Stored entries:

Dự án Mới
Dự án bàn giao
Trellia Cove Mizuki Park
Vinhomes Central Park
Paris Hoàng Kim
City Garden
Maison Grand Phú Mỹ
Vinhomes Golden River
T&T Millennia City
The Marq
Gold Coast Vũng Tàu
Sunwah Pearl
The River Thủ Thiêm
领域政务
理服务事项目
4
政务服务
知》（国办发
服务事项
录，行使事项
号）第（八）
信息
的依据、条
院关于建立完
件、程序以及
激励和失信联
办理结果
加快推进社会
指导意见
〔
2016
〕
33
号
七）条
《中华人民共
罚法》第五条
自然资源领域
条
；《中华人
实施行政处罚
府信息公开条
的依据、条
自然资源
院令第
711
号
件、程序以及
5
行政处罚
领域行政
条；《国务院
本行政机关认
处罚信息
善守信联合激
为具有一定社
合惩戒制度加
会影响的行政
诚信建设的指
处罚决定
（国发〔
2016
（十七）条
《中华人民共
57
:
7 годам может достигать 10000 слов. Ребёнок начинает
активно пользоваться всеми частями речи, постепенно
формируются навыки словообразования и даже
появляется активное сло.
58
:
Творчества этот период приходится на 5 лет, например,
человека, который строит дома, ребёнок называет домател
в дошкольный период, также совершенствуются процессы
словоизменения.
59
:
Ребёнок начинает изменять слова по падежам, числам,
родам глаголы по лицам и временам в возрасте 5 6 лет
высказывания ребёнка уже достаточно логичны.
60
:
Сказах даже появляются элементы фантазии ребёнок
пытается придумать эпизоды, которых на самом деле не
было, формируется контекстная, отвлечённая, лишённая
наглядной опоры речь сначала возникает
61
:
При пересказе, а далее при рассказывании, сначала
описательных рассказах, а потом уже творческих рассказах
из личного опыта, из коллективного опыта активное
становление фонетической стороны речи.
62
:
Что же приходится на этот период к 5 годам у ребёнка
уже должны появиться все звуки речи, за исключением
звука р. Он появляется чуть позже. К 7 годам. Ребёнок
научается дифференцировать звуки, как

- Exercise goal: Pull out each line of the records holding the string "годам".

- Answer space:
7 годам может достигать 10000 слов. Ребёнок начинает
Что же приходится на этот период к 5 годам у ребёнка
звука р. Он появляется чуть позже. К 7 годам. Ребёнок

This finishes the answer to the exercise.